Un écho perturba une des sonneries. Le premier dont Ophélie était témoin depuis des jours.

Elle finit par décrocher. Personne ne lui répondit. Seul le grésillement de la ligne se fit entendre. Sans lâcher le combiné, ses pensées turbinaient.

Longtemps elle avait espéré un signe de Thorn. Une caresse, une silhouette, une ombre, comme lorsque Ambroise Ier lui était apparu au bord du gouffre de Babel ou au Colombarium.

Elle savait qu'il y avait peu de chance que cela soit possible. L'ami de Lazarus ne se faisait plus remarquer depuis que les terres anciennes avaient repris leur place dans l'Endroit. Il avait mis des mois, des années avant de comprendre comment communiquer avec Ophélie depuis l'Envers. Et maintenant que le monde s'était reconstruit, il semblait qu'il ne pouvait plus y accéder. Que les deux dimensions étaient devenues totalement hermétiques l'une à l'autre. Alors comment Thorn, novice dans ce monde inconnu qu'était l'Envers, pourrait réussir l'exploit de venir à elle ?

Pourtant, cette fenêtre ouverte, ce coup de téléphone... Cela lui redonnait tant d'espoir. Elle redressa son dos avachi par le poids de l'affliction. Elle était tentée de mettre les lentilles noires devant ses yeux pour voir si Thorn se trouvait bien là. Mais si ce n'était pas le cas, tous ses espoirs auraient été anéantis. Elle préféra rester dans le doute. Dans l'espérance.

— Je vais partir avec la Caravane du Carnaval. J'irai te chercher sur toutes les arches s'il le faut, dit-elle dans le combiné.

Rien ne lui répondit. Elle finit par raccrocher. Mais elle avait une nouvelle stratégie.

Elle prépara ses affaires en quatrième vitesse. Une tenue de rechange, une gourde, une paire de bésicles aux lentilles noires, la carte d'Efia, la dresseuse de chimère. Rien de plus.

Elle se concentra sur la psyché de la chambre pour retrouver la Caravane via le miroir aux rêves dans lequel elle était apparue quelques heures plus tôt, puis plongea le bras vers son nouveau destin.

Celui-ci n'était peut-être pas pour tout de suite. Sa paume de main cogna contre une surface rugueuse et dense. Elle sentait les échardes qui cherchaient à percer le tissu de ses gants. Le miroir devait déjà être rangé dans un coffre de bois, prêt à partir pour une autre arche.

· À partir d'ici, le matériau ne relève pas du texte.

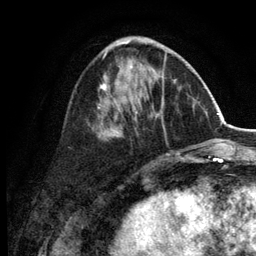
Breast MRI (dynamic contrast-enhanced), one axial slice. Position 50 of 134 along the scan axis. Cropped to one breast. Dynamic contrast-enhanced series, time point 2 of 6 at this slice position (early post-contrast). 3 T. TE 2.8 ms, TR 7.5 ms. 1.2 mm slice thickness. 256 × 256 image matrix, field of view 175 × 175 mm. Female patient.
Annotated regions visible in this slice (semi-automatically segmented with operator editing):
- enhancing-tissue mask used for the functional tumour volume (all voxels passing the contrast-enhancement thresholds inside the analysis volume; usually the tumour): bounding box (x1, y1, x2, y2) in pixels: (97, 38, 179, 156)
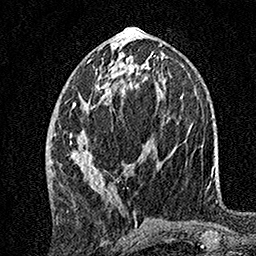
Breast MRI, one axial slice. Position 65 of 160 along the scan axis. Cropped to one breast. Dynamic contrast-enhanced series, time point 2 of 7 at this slice position (early post-contrast). 1.5 T. TE 3.5 ms, TR 7.2 ms. 1 mm slice thickness. 256 × 256 image matrix, field of view 165 × 165 mm. Female patient.
Annotated regions visible in this slice (semi-automatic segmentation, software-assisted and operator-edited):
- enhancing-tissue mask used for the functional tumour volume (all voxels passing the contrast-enhancement thresholds inside the analysis volume; usually the tumour): box from (x=70, y=55) to (x=149, y=191) px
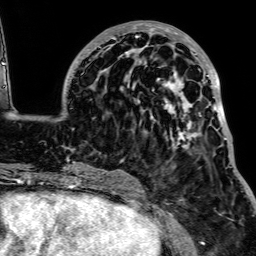
Breast MRI, one axial slice. Position 32 of 64 along the scan axis. Cropped to one breast. Dynamic contrast-enhanced series, time point 2 of 7 at this slice position (early post-contrast). 1.5 T. TE 2.6 ms, TR 5.2 ms. 256 × 256 image matrix, field of view 223 × 223 mm. Female patient.
Outlined on this slice (semi-automatic segmentation, software-assisted and operator-edited):
- enhancing-tissue mask used for the functional tumour volume (all voxels passing the contrast-enhancement thresholds inside the analysis volume; usually the tumour): bounding box [x1, y1, x2, y2] px = [72, 23, 233, 168]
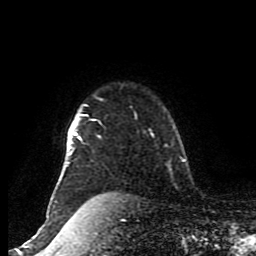
Breast MRI (dynamic contrast-enhanced), one axial slice. Position 71 of 80 along the scan axis. Cropped to one breast. Dynamic contrast-enhanced series, time point 2 of 8 at this slice position (early post-contrast). 1.5 T. TE 4.2 ms, TR 7 ms. 2 mm slice thickness. 256 × 256 image matrix, field of view 170 × 170 mm. Female patient.
Outlined on this slice (semi-automatic segmentation, software-assisted and operator-edited):
- enhancing-tissue mask used for the functional tumour volume (all voxels passing the contrast-enhancement thresholds inside the analysis volume; usually the tumour): bounding box [x1, y1, x2, y2] px = [47, 98, 102, 217]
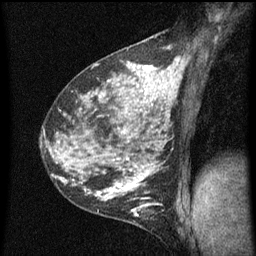
Breast MRI (dynamic contrast-enhanced), one sagittal slice; slice 35 of 60 in the series (ordered by position); dynamic contrast-enhanced series, image 2 of 5 at this slice position (ordered by acquisition); 1.5 T; TE 4.2 ms, TR 8 ms; 256 × 256 image matrix, field of view 180 × 180 mm. Patient: female, 35 years.
Structures marked on this image (semi-automatic segmentation, software-assisted and operator-edited):
- analysis volume of interest (the breast-tissue region the enhancement analysis was run in; not a lesion): box from (x=118, y=190) to (x=162, y=229) px
- tumour enhancement mask (voxels above the 70 % enhancement threshold inside the analysis volume of interest): (x=118, y=190)–(x=160, y=215)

Elle ne perdit pas de temps, extirpa sa main du miroir, se précipita vers les grandes portes d'entrée de la maison de Lazarus pour les claquer derrière elle. Elle partit à toute allure en direction de la Caravane. Ils étaient peut-être déjà loin. Il fallait qu'elle se dépêche.

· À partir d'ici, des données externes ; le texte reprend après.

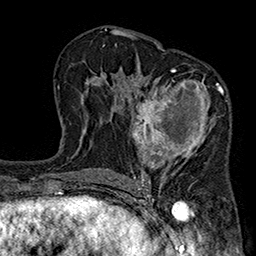
Breast MRI (dynamic contrast-enhanced), one axial slice. Cropped to one breast. Dynamic contrast-enhanced series, time point 2 of 7 at this slice position (early post-contrast). 1.5 T. TE 2.7 ms, TR 5.1 ms. 256 × 256 image matrix, field of view 176 × 176 mm. Female patient.
Outlined on this slice (semi-automatic segmentation, software-assisted and operator-edited):
- enhancing-tissue mask used for the functional tumour volume (all voxels passing the contrast-enhancement thresholds inside the analysis volume; usually the tumour): bounding box (x1, y1, x2, y2) in pixels: (130, 68, 227, 185)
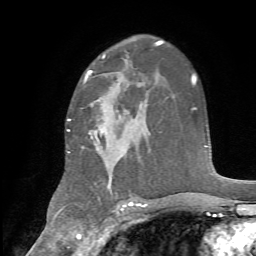
Breast MRI, one axial slice. Cropped to one breast. Dynamic contrast-enhanced series, time point 2 of 7 at this slice position (early post-contrast). 1.5 T. TE 4.2 ms, TR 8.7 ms. 2.2 mm slice thickness. 256 × 256 image matrix, field of view 180 × 180 mm. Female patient.
Annotated regions visible in this slice (semi-automatic segmentation, software-assisted and operator-edited):
- enhancing-tissue mask used for the functional tumour volume (all voxels passing the contrast-enhancement thresholds inside the analysis volume; usually the tumour): box from (x=67, y=73) to (x=145, y=188) px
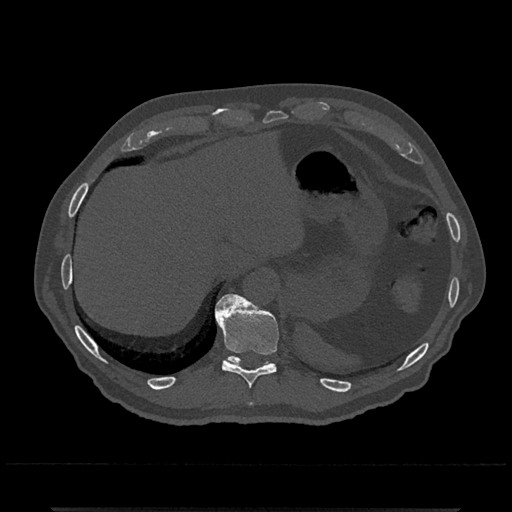
CT including the spine, one axial slice. Position 542 of 797 along the scan axis. Reconstruction kernel Br40s/3. Bone window (W 1800 / L 400 HU). 512 × 512 image matrix, field of view 393 × 393 mm. Patient: male, 67 years. From the clinical record (not read from this slice): primary cancer: prostate.
Outlined on this slice (semi-automatically segmented with operator editing):
- T10 vertebra: bounding box <214,293,279,389> (left, top, right, bottom; pixels)
- T11 vertebra: <225,356,271,367>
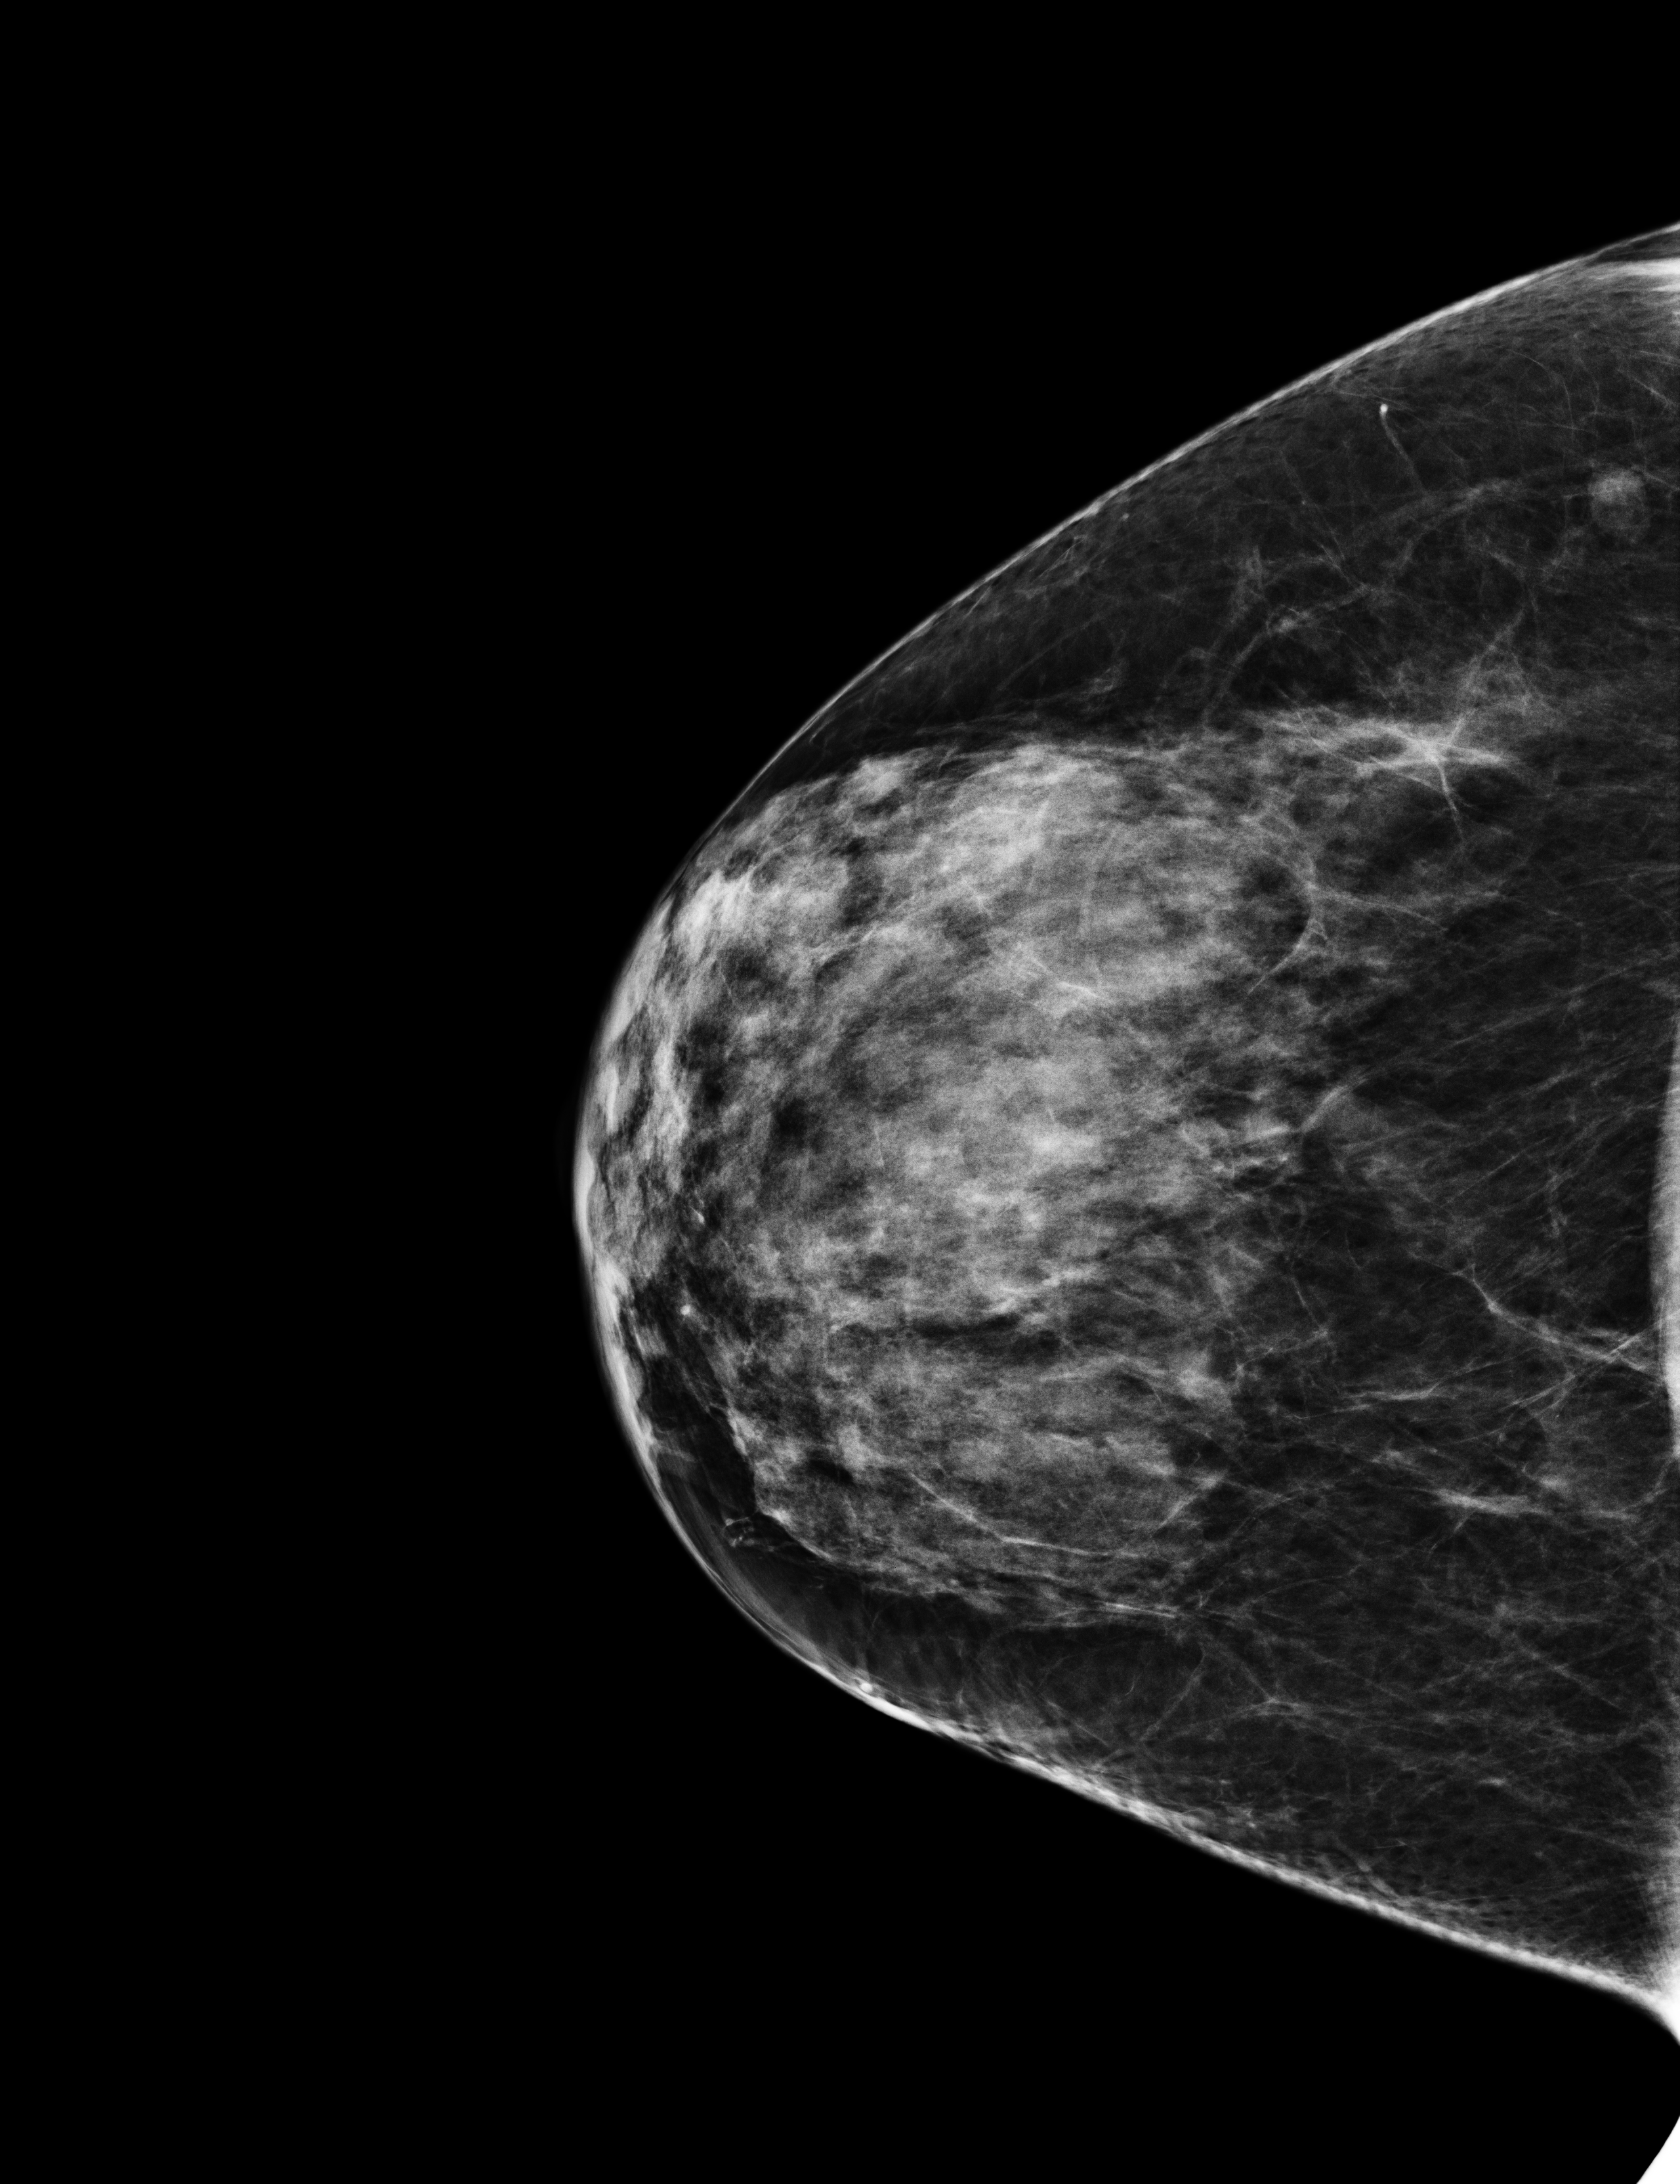
Screening examination, compressed breast thickness 58 mm. Patient aged 54 years (female).
Image type: full-field digital mammogram. Breast: right. Projection: craniocaudal (CC) view. BI-RADS breast density category at the screening exam (both breasts, scale 1–4): 3. Final BI-RADS assessment for this screening round (tomosynthesis exam, both breasts): category 1. Recall: no recall after this screen.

Elle courut après le tramoiseaux qui surplombait maintenant des morceaux de terres anciennes réapparues depuis quelques semaines, elle courut pour éviter la foule restante des anciens-nouveaux habitants plantés au milieu des routes et trottoirs, elle courut sur le chemin goudronné qui avait accueilli le cirque itinérant ces derniers jours. Mais il ne restait que des guirlandes de papier abîmées échouées sur le sol, des bâtons de barbes à papa et pommes d'amour, des prospectus et cartes du programme de la Caravane du Carnaval. "Si vous voyagez à travers les arches, voici nos prochaines escales : Plombor, Le Pôle, Anima. Nous reviendrons bientôt ! "

Le souffle d'Ophélie marqua un arrêt à la vue du nom de ses deux arches de cœur. Elle ne pouvait pas passer à côté d'une telle opportunité. Si cela ne fonctionnait pas, le cirque lui donnerait au moins la possibilité de revoir ses proches.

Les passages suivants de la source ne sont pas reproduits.